To-do item
Your answer must be an exact copy of the records, with no pictures included.

Provided data
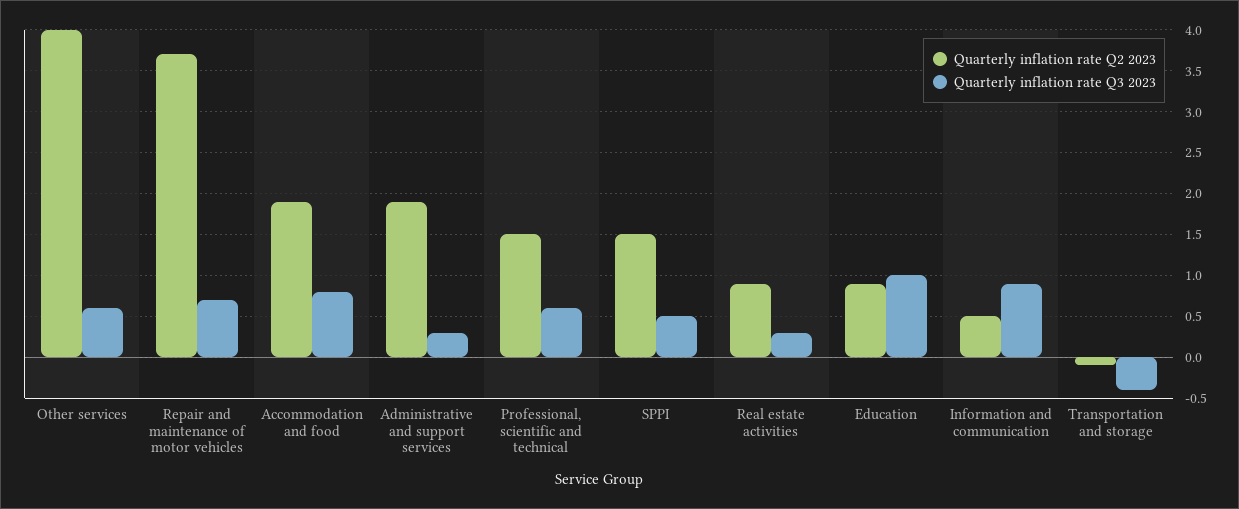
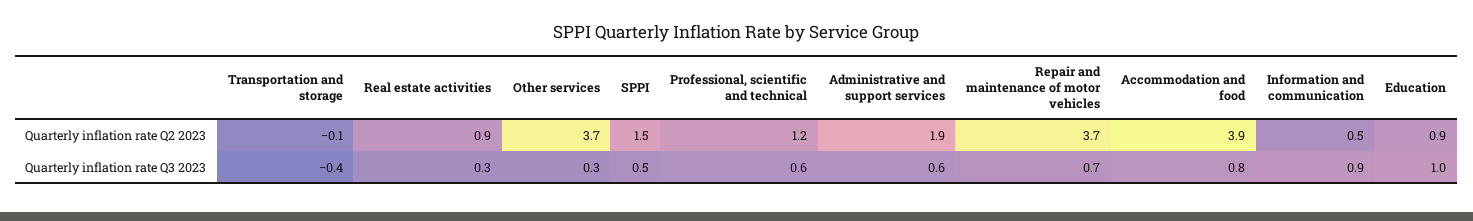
  {
    "Quarterly inflation rate Q2 2023": {
-     "Other services": 4,
+     "Other services": 3.7,
      "Repair and maintenance of motor vehicles": 3.7,
-     "Accommodation and food": 1.9,
+     "Accommodation and food": 3.9,
      "Administrative and support services": 1.9,
-     "Professional, scientific and technical": 1.5,
+     "Professional, scientific and technical": 1.2,
      "SPPI": 1.5,
      "Real estate activities": 0.9,
      "Education": 0.9,
      "Information and communication": 0.5,
      "Transportation and storage": -0.1
    },
    "Quarterly inflation rate Q3 2023": {
-     "Other services": 0.6,
+     "Other services": 0.3,
      "Repair and maintenance of motor vehicles": 0.7,
      "Accommodation and food": 0.8,
-     "Administrative and support services": 0.3,
+     "Administrative and support services": 0.6,
      "Professional, scientific and technical": 0.6,
      "SPPI": 0.5,
      "Real estate activities": 0.3,
      "Education": 1,
      "Information and communication": 0.9,
      "Transportation and storage": -0.4
    }
  }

Answer section
  {
    "Quarterly inflation rate Q2 2023": {
-     "Other services": 4,
+     "Other services": 3.7,
      "Repair and maintenance of motor vehicles": 3.7,
-     "Accommodation and food": 1.9,
+     "Accommodation and food": 3.9,
      "Administrative and support services": 1.9,
-     "Professional, scientific and technical": 1.5,
+     "Professional, scientific and technical": 1.2,
      "SPPI": 1.5,
      "Real estate activities": 0.9,
      "Education": 0.9,
      "Information and communication": 0.5,
      "Transportation and storage": -0.1
    },
    "Quarterly inflation rate Q3 2023": {
-     "Other services": 0.6,
+     "Other services": 0.3,
      "Repair and maintenance of motor vehicles": 0.7,
      "Accommodation and food": 0.8,
-     "Administrative and support services": 0.3,
+     "Administrative and support services": 0.6,
      "Professional, scientific and technical": 0.6,
      "SPPI": 0.5,
      "Real estate activities": 0.3,
      "Education": 1,
      "Information and communication": 0.9,
      "Transportation and storage": -0.4
    }
  }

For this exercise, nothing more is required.